Tag Archives: waterside retirement

And They Called it Puppy Love

Standard

collagethora

The first story I had published in the San Francisco Chronicle.

 

My father used to have a large lumbering Irish setter named Thora. Sad to say she was equipped with a brain the size of one lonely canned pea. Thora would spend the lazy hazy days of summer lying out in the middle of the country dirt road just snoozing her life away. No one could get that dog to move, and it’s a wonder she never got run over. On car rally Sundays drivers were advised on their maps they had to maneuver around one big red dog lying in the middle of the road.

Thora had a serious admiring suitor named Frankie, and he was the tiniest farm dog I ever saw. He just loved Thora, and each day he would literally spring up the road to come visit his love. He would lick her face continuously and then proceed to bark at her for hours. Thora never moved, just closed her eyes, and one might say they simply were having a silent love affair.

As the months progressed, Frankie’s love for Thora turned to lust. Try as he may, consummating this relationship was quite difficult for one so small. Occasionally she would stand up and come to the house for water and there was Frankie, barely twenty inches from her tail. Jumping and barking like the dickens, the more he couldn’t do the deed, the more smoke seemed to be coming out of his ears. Thora in her own dazed world couldn’t have cared less.

Word got around the neighborhood and it became the talk of the county how this little dog would do anything to make Thora his. My father, always the comedian, continued to tell the “dog in lust” tale to anyone who would listen. He never really had an ending to this doggie tale until one fall morning when he came back from his walk grinning from ear to ear. That very morning he said, he had seen Frankie trot up the road dragging something behind him. Trying to keep a serious face my father said that Frankie was last seen toting a step ladder. Everyone laughed knowing a dog dragging something like that up a dirt road would be quite the sight, let alone impossible.

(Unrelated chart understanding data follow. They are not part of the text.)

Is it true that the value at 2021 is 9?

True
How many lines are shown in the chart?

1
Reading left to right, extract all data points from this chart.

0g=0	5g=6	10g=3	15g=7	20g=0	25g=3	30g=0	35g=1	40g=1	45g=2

Well, maybe one fateful morning Frankie did indeed bring along a step ladder. Small as Frankie was, we all knew he was the most talented cattle dog in the valley, and obviously he pulled off a magic act that day. A few months later, on Valentine’s Day Thora gave birth to six puppies and there was never doubt in anyone’s mind to who the father was. My father, delighting in more fodder for his volume of stories added more to his tale of wonder. It was said that Frankie had been last seen passing out cigars as he dragged his step ladder back down the road. After all, waiting is a sign of true love and patience. Anyone can say I love you, but not everyone can wait and prove it’s true. Like Frankie and his everlasting love for Thora.